De l’autre coté, les responsables au ministère ont travaillé sur une seule alternative depuis le début de la crise et avant même la fermeture de la décharge d’El Gonna. Pour eux, El Gonna est fermée définitivement et malheureusement, ils ont choisi un seul terrain à Limaya pour remplacer l’ancien… C’était un choix comme d’autres mais il fallait avoir d’autres alternatives car toute situation de crise nécessite un diagnostic précis de l’ensemble des difficultés, de leurs causes, une rectification de trajectoire… Elle nécessite aussi et surtout que plusieurs décisions importantes soient prises dans un court laps de temps et dans un contexte où la pression est forte. Mais avec une gestion opaque et calamiteuse, nous sommes aujourd’hui dans une situation de blocage, où on ne voit pas le bout du tunnel ; à chaque fois, la centrale envoie la balle vers les régions, qui, à leur tour, n’arrivent pas à choisir le terrain ni à trouver la solution…et cette situation va perdurer parce qu’il n’y a pas une vision réelle et profonde de la crise», regrette-t-il.
Poursuivre le combat civil
Revenant sur les actions en justice qui ont été déposées par les associations contre les municipalités et tous les autres responsables de cette situation, M.Hentati n’a pas manqué de rappeler que la société civile a gagné son procès contre l’Agence nationale de gestion des déchets (Anged) et certaines municipalités de la région, à l’issue de l’audience du 24 janvier dernier. En outre, vu le caractère exécutoire et urgent du jugement, les parties concernées sont dans l’obligation de l’exécuter et de procéder à la levée immédiate des déchets existants sur chaque territoire. Le même jugement ordonne à l’Anged de procéder au transport desdits déchets des centres de collecte vers un dépotoir provisoire, en attendant l’aménagement d’une décharge qui répond aux normes.

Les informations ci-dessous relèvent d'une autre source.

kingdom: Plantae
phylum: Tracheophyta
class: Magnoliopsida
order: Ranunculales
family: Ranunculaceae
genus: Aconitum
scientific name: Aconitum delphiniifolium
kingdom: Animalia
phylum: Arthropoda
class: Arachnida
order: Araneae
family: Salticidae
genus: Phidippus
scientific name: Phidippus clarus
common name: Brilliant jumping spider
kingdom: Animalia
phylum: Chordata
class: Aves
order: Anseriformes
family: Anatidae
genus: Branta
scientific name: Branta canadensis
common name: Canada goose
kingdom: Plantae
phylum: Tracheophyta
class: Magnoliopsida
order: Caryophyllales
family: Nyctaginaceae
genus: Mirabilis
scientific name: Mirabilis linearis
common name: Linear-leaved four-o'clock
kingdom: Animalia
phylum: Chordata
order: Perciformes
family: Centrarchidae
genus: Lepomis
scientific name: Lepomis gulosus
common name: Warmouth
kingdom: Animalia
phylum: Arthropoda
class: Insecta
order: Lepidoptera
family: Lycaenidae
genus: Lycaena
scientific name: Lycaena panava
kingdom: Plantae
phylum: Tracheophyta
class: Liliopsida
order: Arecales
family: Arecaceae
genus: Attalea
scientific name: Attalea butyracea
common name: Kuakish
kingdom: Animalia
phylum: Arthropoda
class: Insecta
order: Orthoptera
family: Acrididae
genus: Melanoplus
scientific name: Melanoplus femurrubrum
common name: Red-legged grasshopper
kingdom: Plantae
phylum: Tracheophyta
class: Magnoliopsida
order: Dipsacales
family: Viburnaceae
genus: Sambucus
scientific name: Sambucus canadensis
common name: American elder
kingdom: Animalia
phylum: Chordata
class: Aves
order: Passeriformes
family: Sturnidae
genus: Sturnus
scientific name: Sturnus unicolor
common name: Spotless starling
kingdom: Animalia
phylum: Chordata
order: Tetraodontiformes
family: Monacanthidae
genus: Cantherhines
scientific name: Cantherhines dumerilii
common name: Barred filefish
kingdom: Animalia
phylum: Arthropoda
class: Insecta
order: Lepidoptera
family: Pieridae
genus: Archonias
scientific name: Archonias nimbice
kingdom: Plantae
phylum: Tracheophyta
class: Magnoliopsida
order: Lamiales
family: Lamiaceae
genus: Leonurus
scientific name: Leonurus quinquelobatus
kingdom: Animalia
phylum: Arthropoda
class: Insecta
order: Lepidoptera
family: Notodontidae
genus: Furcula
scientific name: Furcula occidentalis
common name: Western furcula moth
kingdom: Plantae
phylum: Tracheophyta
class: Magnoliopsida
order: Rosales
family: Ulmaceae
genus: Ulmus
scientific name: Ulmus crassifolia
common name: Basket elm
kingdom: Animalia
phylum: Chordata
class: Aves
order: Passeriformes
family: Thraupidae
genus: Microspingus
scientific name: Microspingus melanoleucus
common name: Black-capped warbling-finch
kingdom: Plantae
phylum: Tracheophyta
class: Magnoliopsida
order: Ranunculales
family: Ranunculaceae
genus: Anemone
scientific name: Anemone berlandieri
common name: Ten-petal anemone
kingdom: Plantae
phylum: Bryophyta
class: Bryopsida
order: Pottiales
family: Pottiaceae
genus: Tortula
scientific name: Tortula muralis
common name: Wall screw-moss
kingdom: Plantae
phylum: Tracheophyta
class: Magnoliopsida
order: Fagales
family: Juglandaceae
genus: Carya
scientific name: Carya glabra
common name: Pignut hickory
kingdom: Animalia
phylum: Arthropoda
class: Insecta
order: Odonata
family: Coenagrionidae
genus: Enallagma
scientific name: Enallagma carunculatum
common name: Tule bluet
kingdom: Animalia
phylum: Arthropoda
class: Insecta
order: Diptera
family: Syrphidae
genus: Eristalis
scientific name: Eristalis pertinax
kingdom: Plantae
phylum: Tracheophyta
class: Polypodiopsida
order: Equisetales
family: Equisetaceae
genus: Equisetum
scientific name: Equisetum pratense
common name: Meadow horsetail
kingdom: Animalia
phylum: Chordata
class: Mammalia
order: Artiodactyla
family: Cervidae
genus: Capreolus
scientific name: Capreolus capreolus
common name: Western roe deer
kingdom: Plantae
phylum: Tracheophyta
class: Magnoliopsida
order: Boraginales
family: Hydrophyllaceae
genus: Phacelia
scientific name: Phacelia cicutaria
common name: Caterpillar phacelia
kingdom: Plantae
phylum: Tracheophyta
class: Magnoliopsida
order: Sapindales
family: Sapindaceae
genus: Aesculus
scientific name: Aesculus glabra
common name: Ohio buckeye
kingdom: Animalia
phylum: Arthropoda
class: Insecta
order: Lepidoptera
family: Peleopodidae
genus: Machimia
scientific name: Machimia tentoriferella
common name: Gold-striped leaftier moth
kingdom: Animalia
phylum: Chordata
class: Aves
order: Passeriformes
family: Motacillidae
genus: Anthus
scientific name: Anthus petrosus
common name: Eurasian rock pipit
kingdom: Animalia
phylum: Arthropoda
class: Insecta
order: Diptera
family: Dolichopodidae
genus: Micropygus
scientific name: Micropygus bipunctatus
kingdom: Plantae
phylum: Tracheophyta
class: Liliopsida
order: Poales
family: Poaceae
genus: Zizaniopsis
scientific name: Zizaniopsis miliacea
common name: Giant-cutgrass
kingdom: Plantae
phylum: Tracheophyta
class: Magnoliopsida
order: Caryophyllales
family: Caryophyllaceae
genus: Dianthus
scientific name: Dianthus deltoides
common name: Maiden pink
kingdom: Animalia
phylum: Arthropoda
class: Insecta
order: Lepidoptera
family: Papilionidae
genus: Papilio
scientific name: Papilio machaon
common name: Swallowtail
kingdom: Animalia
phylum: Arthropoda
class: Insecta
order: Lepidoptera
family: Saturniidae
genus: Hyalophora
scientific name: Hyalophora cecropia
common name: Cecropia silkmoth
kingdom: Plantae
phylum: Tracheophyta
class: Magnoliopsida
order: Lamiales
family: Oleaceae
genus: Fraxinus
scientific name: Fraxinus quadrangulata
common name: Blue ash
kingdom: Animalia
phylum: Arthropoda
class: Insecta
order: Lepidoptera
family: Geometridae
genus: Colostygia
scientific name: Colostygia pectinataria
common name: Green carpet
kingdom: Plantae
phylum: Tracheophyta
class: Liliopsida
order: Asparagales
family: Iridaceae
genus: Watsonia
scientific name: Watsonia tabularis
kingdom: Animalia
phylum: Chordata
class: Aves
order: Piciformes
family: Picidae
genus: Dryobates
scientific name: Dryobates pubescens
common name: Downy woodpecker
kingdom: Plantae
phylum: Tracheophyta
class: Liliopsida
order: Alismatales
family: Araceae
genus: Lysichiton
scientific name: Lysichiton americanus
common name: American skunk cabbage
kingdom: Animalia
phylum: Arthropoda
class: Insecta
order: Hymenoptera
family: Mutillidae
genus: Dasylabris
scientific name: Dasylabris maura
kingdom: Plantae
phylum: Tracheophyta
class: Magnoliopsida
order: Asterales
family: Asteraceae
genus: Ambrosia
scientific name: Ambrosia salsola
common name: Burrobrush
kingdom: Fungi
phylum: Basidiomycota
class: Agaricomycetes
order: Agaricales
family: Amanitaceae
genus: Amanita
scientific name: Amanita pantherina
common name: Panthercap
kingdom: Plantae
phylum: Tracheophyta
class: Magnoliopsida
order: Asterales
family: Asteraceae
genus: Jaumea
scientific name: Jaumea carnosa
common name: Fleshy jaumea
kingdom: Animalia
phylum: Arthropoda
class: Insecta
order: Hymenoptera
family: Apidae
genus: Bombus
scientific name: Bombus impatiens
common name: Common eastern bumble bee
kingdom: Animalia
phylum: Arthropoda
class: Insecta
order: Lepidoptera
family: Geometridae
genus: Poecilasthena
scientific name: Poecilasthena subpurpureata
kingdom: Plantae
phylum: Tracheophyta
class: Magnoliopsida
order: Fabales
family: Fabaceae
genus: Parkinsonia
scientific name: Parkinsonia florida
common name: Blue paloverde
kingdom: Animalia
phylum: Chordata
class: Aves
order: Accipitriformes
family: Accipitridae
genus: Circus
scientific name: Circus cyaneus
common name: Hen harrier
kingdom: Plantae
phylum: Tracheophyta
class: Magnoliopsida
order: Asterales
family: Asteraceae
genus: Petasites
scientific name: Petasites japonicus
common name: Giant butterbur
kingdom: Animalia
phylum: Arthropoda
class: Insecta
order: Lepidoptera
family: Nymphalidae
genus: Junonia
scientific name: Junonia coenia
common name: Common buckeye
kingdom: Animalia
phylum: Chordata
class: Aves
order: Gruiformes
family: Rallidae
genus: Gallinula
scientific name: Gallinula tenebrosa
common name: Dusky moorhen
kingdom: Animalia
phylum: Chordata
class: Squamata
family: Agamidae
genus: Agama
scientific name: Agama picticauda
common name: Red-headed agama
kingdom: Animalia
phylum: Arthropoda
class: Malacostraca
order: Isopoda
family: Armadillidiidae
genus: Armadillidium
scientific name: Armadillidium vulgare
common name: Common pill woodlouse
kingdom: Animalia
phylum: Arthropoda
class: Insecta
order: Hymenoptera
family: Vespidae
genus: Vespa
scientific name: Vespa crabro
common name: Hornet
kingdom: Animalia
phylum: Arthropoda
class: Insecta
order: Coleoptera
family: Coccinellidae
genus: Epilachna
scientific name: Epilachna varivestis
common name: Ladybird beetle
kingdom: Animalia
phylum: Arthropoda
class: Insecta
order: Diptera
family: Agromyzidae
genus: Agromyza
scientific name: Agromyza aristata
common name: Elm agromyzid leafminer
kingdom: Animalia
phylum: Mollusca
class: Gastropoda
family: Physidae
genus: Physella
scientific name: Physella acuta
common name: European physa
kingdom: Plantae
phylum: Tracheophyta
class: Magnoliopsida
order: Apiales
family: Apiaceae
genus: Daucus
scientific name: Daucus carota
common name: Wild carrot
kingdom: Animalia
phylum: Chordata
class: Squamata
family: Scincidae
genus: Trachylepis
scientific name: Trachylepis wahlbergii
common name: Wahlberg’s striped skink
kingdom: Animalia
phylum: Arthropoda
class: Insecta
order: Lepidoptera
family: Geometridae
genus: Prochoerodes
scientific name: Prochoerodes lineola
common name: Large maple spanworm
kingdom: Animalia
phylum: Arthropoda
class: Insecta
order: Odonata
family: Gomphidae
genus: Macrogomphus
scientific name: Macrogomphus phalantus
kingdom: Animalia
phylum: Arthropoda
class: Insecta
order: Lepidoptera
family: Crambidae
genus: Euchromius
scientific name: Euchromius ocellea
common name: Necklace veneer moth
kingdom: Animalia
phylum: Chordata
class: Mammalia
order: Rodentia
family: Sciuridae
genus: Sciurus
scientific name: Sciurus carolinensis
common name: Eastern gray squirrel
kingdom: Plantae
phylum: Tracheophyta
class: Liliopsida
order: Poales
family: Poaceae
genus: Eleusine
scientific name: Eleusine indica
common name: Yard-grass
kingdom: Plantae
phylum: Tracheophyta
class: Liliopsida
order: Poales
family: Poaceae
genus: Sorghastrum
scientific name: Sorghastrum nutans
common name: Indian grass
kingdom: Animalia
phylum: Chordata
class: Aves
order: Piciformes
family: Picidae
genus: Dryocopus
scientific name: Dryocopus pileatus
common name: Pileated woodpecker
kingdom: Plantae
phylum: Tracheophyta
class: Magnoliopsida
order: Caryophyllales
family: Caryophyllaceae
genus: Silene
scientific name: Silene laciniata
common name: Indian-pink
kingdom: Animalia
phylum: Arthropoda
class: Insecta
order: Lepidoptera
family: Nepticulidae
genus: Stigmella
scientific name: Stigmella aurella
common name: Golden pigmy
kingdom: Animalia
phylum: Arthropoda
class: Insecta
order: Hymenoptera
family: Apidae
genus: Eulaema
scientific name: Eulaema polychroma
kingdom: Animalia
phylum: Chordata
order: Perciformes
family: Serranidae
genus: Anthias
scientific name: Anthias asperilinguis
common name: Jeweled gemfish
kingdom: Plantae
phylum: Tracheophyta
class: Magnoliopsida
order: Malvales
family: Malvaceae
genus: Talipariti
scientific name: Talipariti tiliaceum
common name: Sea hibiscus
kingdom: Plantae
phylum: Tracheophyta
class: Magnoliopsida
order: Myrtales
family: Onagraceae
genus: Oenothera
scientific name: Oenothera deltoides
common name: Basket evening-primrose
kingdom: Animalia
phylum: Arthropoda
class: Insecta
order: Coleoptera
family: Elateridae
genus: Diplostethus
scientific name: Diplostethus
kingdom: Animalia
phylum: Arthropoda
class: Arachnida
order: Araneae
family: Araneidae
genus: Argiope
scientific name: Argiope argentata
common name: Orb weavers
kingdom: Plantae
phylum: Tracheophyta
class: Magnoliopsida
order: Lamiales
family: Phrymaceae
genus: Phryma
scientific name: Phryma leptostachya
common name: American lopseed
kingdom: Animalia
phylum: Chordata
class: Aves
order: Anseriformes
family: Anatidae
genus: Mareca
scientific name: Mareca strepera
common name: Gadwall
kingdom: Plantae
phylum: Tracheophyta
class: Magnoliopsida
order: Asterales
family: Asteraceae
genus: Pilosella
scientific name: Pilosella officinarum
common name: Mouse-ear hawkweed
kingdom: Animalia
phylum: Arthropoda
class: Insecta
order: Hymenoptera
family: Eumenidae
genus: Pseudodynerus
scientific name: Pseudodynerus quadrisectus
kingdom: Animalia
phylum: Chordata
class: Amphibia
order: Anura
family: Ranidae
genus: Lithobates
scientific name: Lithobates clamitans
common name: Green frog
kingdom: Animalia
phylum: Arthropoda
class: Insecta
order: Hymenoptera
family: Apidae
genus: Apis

« Ce combat judiciaire va se poursuivre…Et on va utiliser tous les moyens civils disponibles pour lutter contre toutes les décisions qui mettent en danger notre droit à une vie saine et à un environnement propre… On croit énormément à ce combat civil. Et malgré la complexité de la situation, on est heureux de ce parcours juridique qui nous donne un autre moyen de pression pour trouver une solution définitive à ce problème. Mais il ne faut pas crier victoire trop vite, la crise persiste encore et on craint le pire surtout avec l’approche de la chaleur et de l’été d’où l’urgence de trouver une solution radicale à cette crise environnementale sinon nous risquons de revenir à la case départ », souligne-t-il.